- [Task instructions]:
Omit the pictures and return every entry exactly as written.

▶

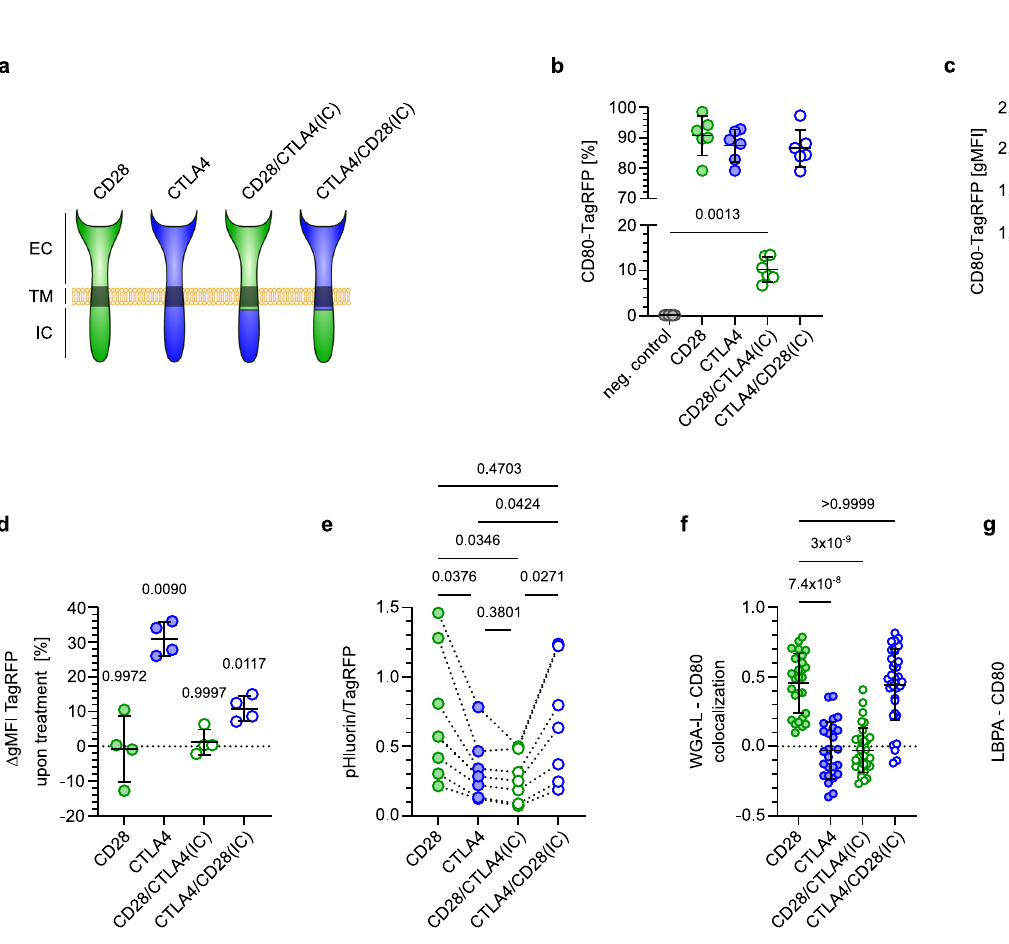
Fig. 5 | Extra- and intracellular domains of CD28 and CTLA4 modulate fate of trogocytosedCD80.a CompositionofCD28/CTLA4(IC)orCTLA4/CD28(IC)hybrid receptors compared to native CD28 and CTLA4. b – g 58 αβ A2 T cells expressing native or hybrid receptors co-cultured with CHO cells expressing CD80-TagRFP- pHluorin were analyzed by fl ow-cytometry ( b – e ) or confocal microscopy ( f , g ). Proportion of T cells acquiring CD80 ( b ) and amount of trogocytosed CD80 detectable per acquiring cell ( c ). Note that while only few T cells expressing the CD28/CTLA4(IC) hybrid receptor trogocytose CD80 (shown in b ), the amount per acquiring cell is comparable to T cells expressing native CTLA4 (shown in c ). d Increase in TagRFP signal intensity (gMFI) upon addition of Ba fi lomycin during trogocytosis of CD80-TagRFP. e pHluorin/TagRFP ratio of CD80-TagRFP-pHluorin trogocytosed via different receptors. Note that while receptors containing the CTLA4intracellulardomaintargettrogocytosedCD80tomoreacidiccompartments (shown in e ), blockade of lysosomal function only affects CD80 trogocytosed by receptorscontainingtheCTLA4extracellulardomain(shownin d ).Quanti fi cationof co-localization of trogocytosed CD80with wheat germ agglutinin lectin (WGA-L)( f )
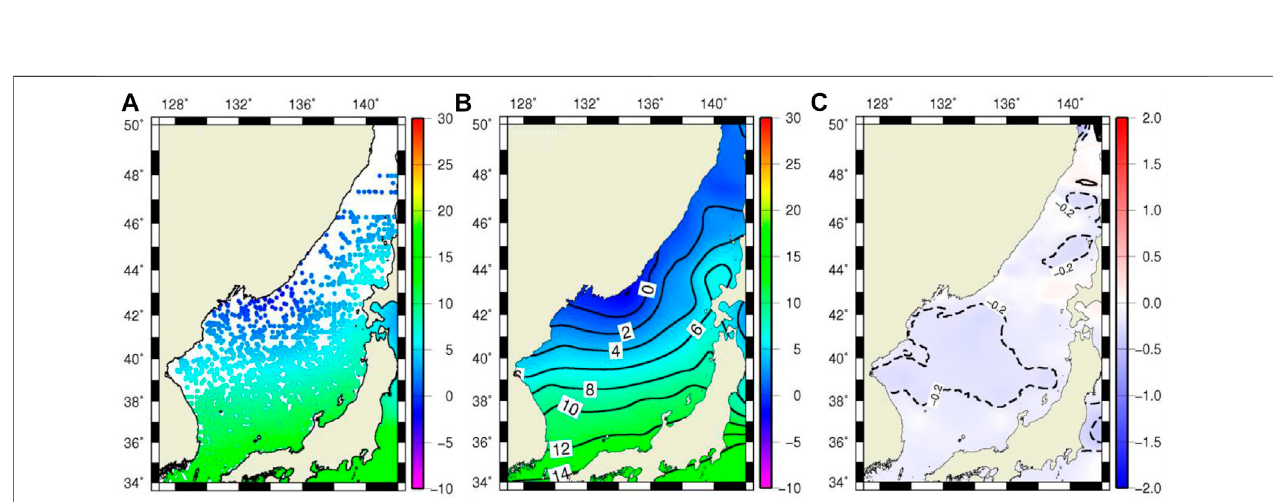
FIGURE6|(A) Dataposition, (B) horizontaltemperature distribution,and (C) meridionaltemperature gradient atthesurfaceinFebruarybyusing0.1 ° WOA13 that was projected to a WOD13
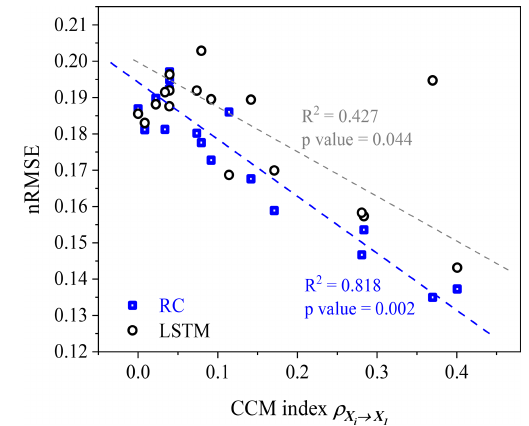
Figure 8. Scatter plot of nRMSE values and the CCM index val- ues. Blue and gray dashed lines are the fitted linear trends for the scatters.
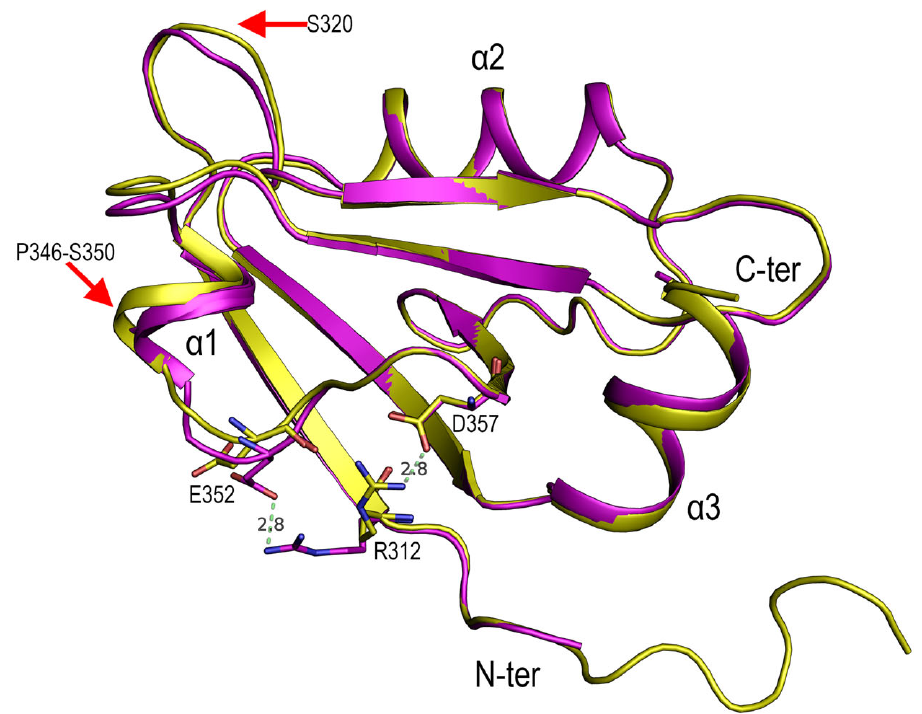
Figure 4. Comparison of the Asp357 electrostatic interactions in the orthorhombic-B (yellow) and the trigonal structures (magenta). The sidechains of the interacting residues are represented by sticks. For clarity, only chain A of the trigonal polymorph has been represented. Distances between Arg312 and Asp357 or Glu352 are marked in dashed lines (green). Red arrows indicate the most prominent differences between the orthorhombic and trigonal polymorphs: α 1, residues 346–350, and the β -turn next to the canonical binding site GLGF, comprising residues 322–325.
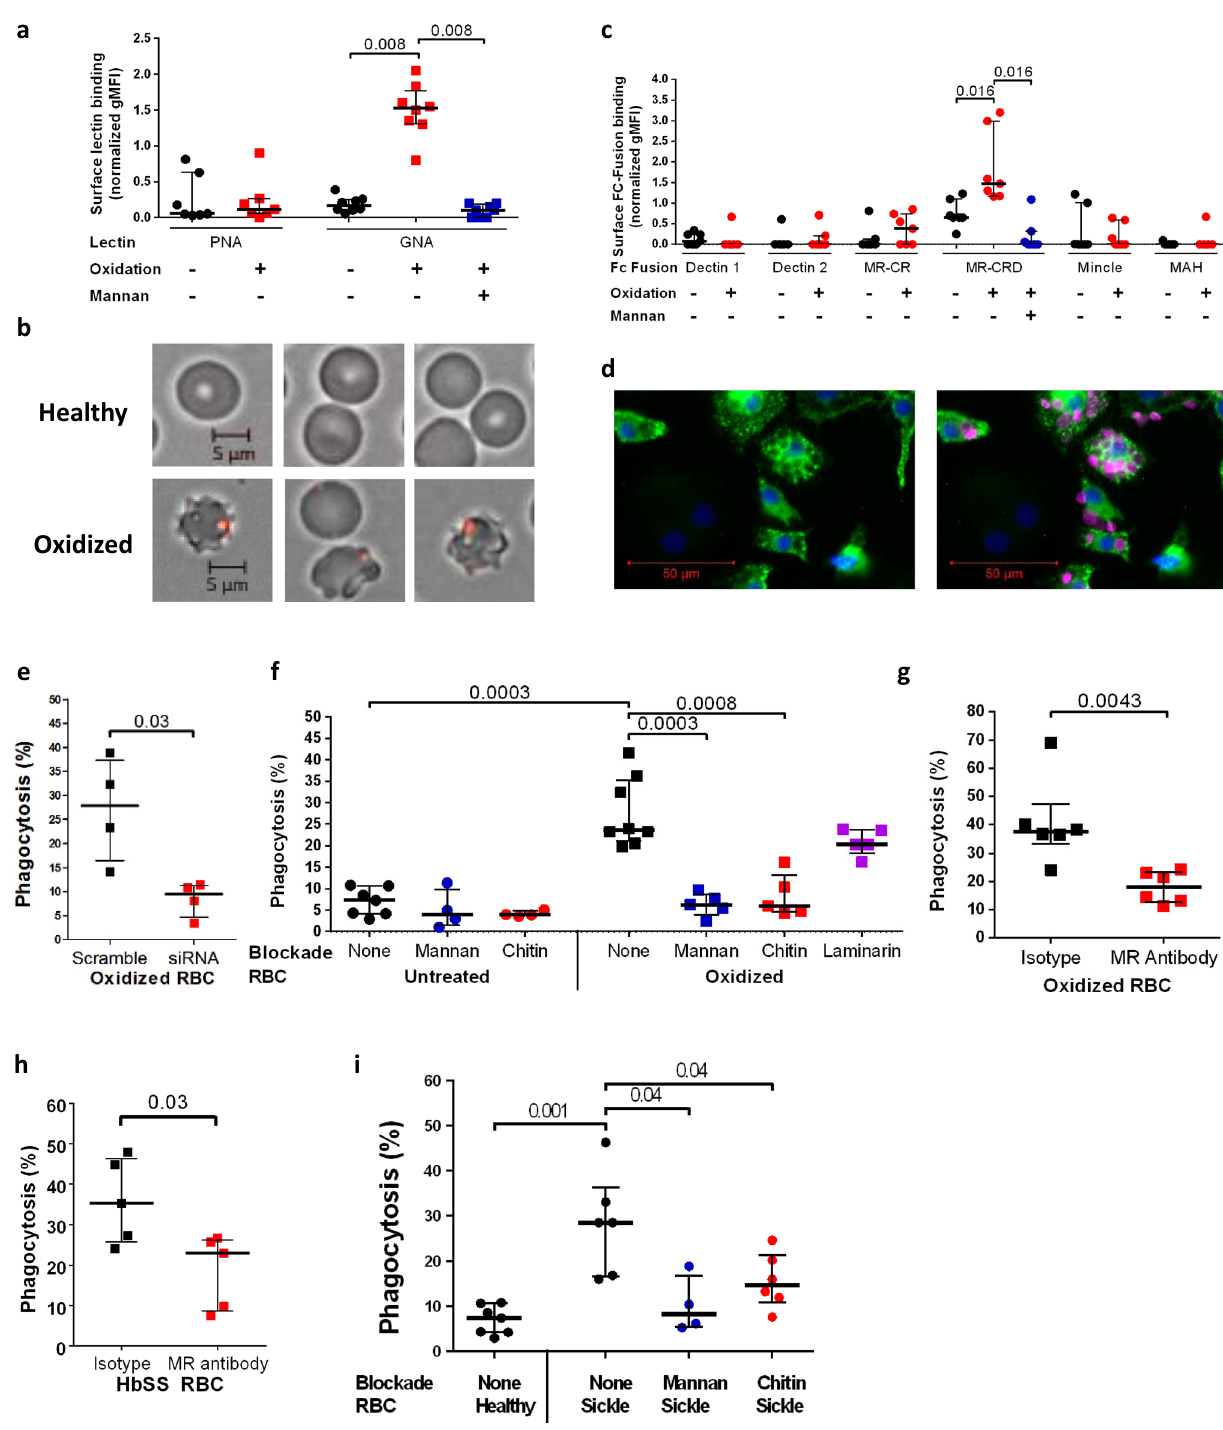
glycoproteomic analysis. Proteomic analysis of F40 identi fi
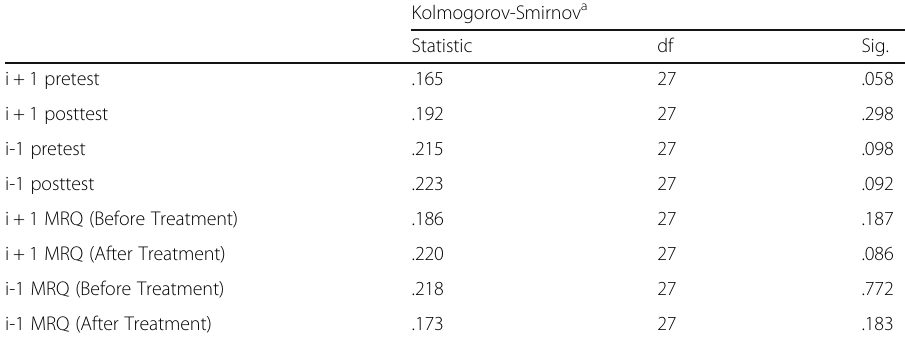
Table 3 One-Sample Kolmogorov-Smirnov Test (Groups ’ Pretests, Post-tests, and MRQ) Kolmogorov-Smirnov a Statistic df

◀

- [Exercise response]:
Fig. 5 | Extra- and intracellular domains of CD28 and CTLA4 modulate fate of trogocytosedCD80.a CompositionofCD28/CTLA4(IC)orCTLA4/CD28(IC)hybrid receptors compared to native CD28 and CTLA4. b – g 58 αβ A2 T cells expressing native or hybrid receptors co-cultured with CHO cells expressing CD80-TagRFP- pHluorin were analyzed by fl ow-cytometry ( b – e ) or confocal microscopy ( f , g ). Proportion of T cells acquiring CD80 ( b ) and amount of trogocytosed CD80 detectable per acquiring cell ( c ). Note that while only few T cells expressing the CD28/CTLA4(IC) hybrid receptor trogocytose CD80 (shown in b ), the amount per acquiring cell is comparable to T cells expressing native CTLA4 (shown in c ). d Increase in TagRFP signal intensity (gMFI) upon addition of Ba fi lomycin during trogocytosis of CD80-TagRFP. e pHluorin/TagRFP ratio of CD80-TagRFP-pHluorin trogocytosed via different receptors. Note that while receptors containing the CTLA4intracellulardomaintargettrogocytosedCD80tomoreacidiccompartments (shown in e ), blockade of lysosomal function only affects CD80 trogocytosed by receptorscontainingtheCTLA4extracellulardomain(shownin d ).Quanti fi cationof co-localization of trogocytosed CD80with wheat germ agglutinin lectin (WGA-L)( f )
FIGURE6|(A) Dataposition, (B) horizontaltemperature distribution,and (C) meridionaltemperature gradient atthesurfaceinFebruarybyusing0.1 ° WOA13 that was projected to a WOD13
Figure 8. Scatter plot of nRMSE values and the CCM index val- ues. Blue and gray dashed lines are the fitted linear trends for the scatters.
Figure 4. Comparison of the Asp357 electrostatic interactions in the orthorhombic-B (yellow) and the trigonal structures (magenta). The sidechains of the interacting residues are represented by sticks. For clarity, only chain A of the trigonal polymorph has been represented. Distances between Arg312 and Asp357 or Glu352 are marked in dashed lines (green). Red arrows indicate the most prominent differences between the orthorhombic and trigonal polymorphs: α 1, residues 346–350, and the β -turn next to the canonical binding site GLGF, comprising residues 322–325.
glycoproteomic analysis. Proteomic analysis of F40 identi fi
Table 3 One-Sample Kolmogorov-Smirnov Test (Groups ’ Pretests, Post-tests, and MRQ) Kolmogorov-Smirnov a Statistic df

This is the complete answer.